Yes, I know party platforms are generally meaningless documents, but it is particularly disturbing to me, that the education upon which our future depends is so poorly adressed. The differences between the parties fall more closely along the lines of certain issues without either considering the needs of our kids except in very vague terms. 

Republicans in general favor charter schools as a way of disrupting public education, and Democrats in general would prefer that public schools be strengthened rather than having their funding siphoned away by for profit charter schools. Republicans in general want everything privatized while Democrats in general favor strong public institutions. We don't learn those particular things from the party platforms but from their performance.

So I've been attempting to address the current problems with education at large.
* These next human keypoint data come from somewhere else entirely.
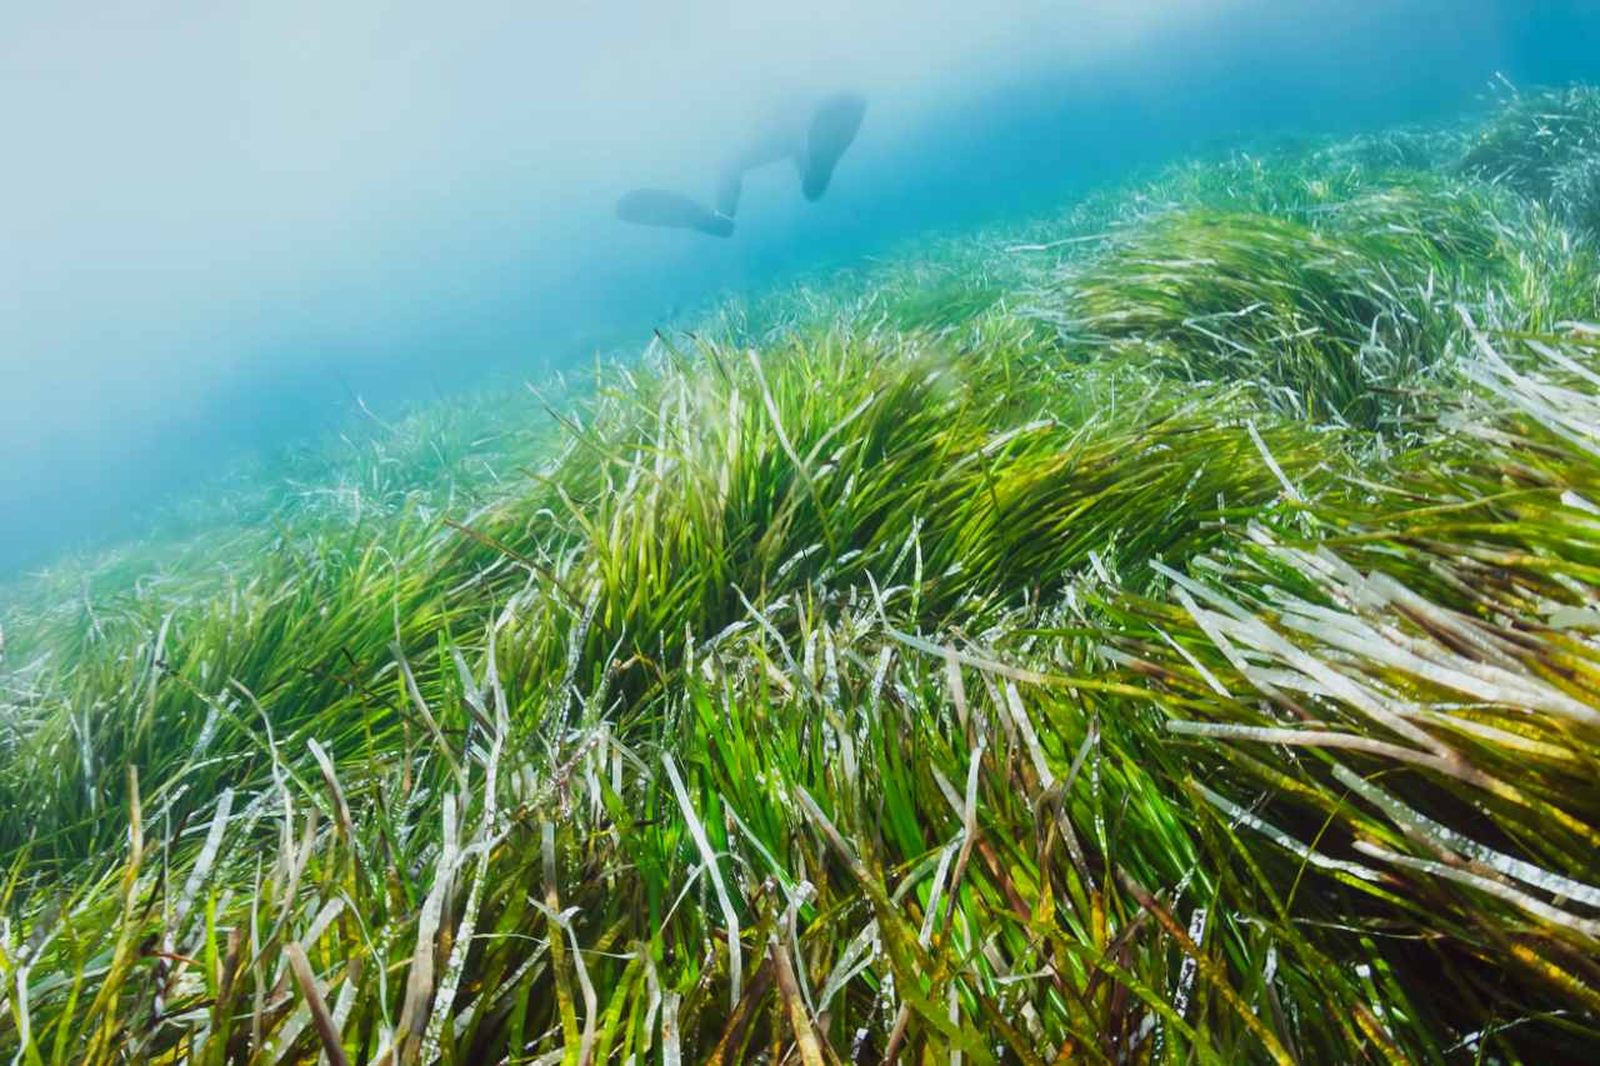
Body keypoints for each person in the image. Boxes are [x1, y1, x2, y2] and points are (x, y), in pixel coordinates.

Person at [616, 92, 866, 238]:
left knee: (731, 165)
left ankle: (719, 219)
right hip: (796, 121)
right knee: (810, 181)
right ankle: (818, 171)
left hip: (788, 122)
The apparent purpose of education is to get children out from underfoot and safely corralled so their mothers can work two or three jobs at poverty wages to keep children clothed and fed. The professed purpose is always "to lift every child." But if that were the case, schools would be vastly different from what they are today. The real reforms needed are a very long ways off from current thinking by either party. The dividing line between the parties falls on how enthusiastically they embrace the charter school and privatization of movement as it competes with public education. My daughter got her masters degree in education by a rigorous program in "classroom management," a thing made necessary by schooling that ignores how and why we learn. I say "we" learn because all, whether children or adults, learn for the same reasons and in the same manner. If we think about and recognize how we learn, we know better how to set up situations in which our children learn. As I learned from a student years ago, we all love learning, but have less positive feelings about "being taught."
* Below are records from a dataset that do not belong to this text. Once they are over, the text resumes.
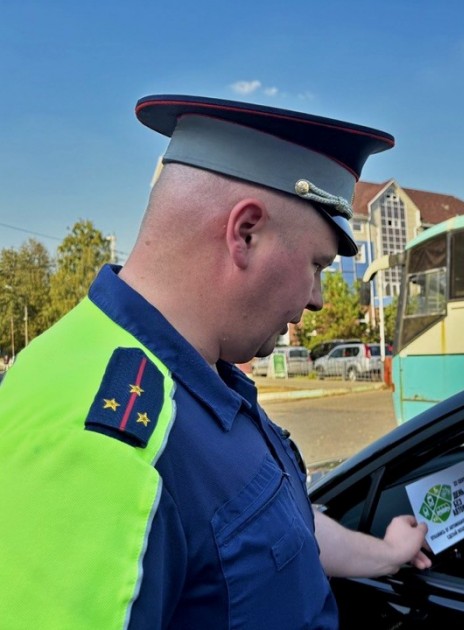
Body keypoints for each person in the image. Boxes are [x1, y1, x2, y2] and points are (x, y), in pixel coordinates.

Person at [0, 94, 430, 629]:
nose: (319, 297)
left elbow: (269, 533)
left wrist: (385, 554)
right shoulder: (102, 442)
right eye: (317, 264)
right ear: (246, 233)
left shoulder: (201, 371)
But how do we reshape a party platform? There is a vast amount of information that links poor educational outcomes (measured by numbers of students failing to graduate from high school or college) to poverty. The more time a child spends in poverty, the less likely he or she will find success in schooling (or should I say, "in being schooled." What we fail to recognize is what Friedrich Froebel pointed out about 180 years ago... Children begin learning from day one, and their mothers and fathers are in fact, their first teachers. Parents in poverty do not have the time or energy to fulfill this vital function. As children enter day care, mothers and fathers in poverty are too busy and stressed out to provide needed and traditional learning support. Then as children reach school age, the parent of the affluent child is able to provide a vast array of enriching experiences that also build support for in-school learning, thus again placing the children of the poor at a disadvantage. We then expect teachers and schools in poor communities to repair the failings of society to provide equitable conditions for student growth.
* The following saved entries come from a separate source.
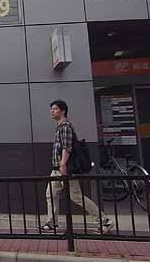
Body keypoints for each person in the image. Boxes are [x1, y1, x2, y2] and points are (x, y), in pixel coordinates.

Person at [43, 100, 113, 233]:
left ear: (63, 111)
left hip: (63, 169)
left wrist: (63, 165)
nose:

So, the idea or ideal of having schools that lift each and every child to an equal level of opportunity can only come through serious efforts to reduce poverty and raise a better understanding of the parents' role as teachers. Neither party has a good track record. For example, while Hillary was writing "it takes a village", her hubby was busy sending fathers to prison, and mothers off welfare to work while Republicans are attempting to raise standards by standardized testing schemes and privatization at public expense. I don't think that we could get either party to agree to what needs to be a complete revolution in education. Classroom learning is outmoded and has been outmoded and inefficient since the 1800's. So the platform can only take small steps.
  1. Support high levels of teacher training and teacher autonomy. 
  2. Elevate teacher pay and status within their communities. 
  3. Reduce class sizes (in half). 
  4. Support a corp of teacher aids, enabling a reduction of class size, by utilizing paid teachers in training drawn from university education students.
  5. Arrange for students at all levels to do real things in support of family, community and culture.... Dewey's learn by doing real things.
  6. Shatter the alliance between standardized testing and individual schools and school districts, allowing educational outcomes to be diverse. 
  7. Arrange for manual arts training for all students beginning in elementary school, focused on the integration of hand, eye and mind, allowing thereby to engage students in building an aptitude for scientific exploration, thereby building a respect for all labor and the contributions of others, and also providing a variety of pathways toward student success.

Paralleling this effort. 

  1.  Reduce poverty. 
  2.  Provide for extended maternity and medical leave. 
  3. Raise wage rates for the bottom tier. 
  4. Support programs though local community libraries for mother and early childcare training. 
  5.  Encourage lifelong learning through community colleges and online learning opportunities. 

Think this is an expensive proposal? Not doing these things will be worse.

Make, fix and create... We all learn best lifewise.

1 comment:

  1. I applaud all of this. I would only add a requirement for a return of civics/ government. I say this because I think that for the government to work for the people, the people need to understand how it works... and for whom.

    Until we have that, we’ll have a hard time getting the movement needed to make ANYTHING happen.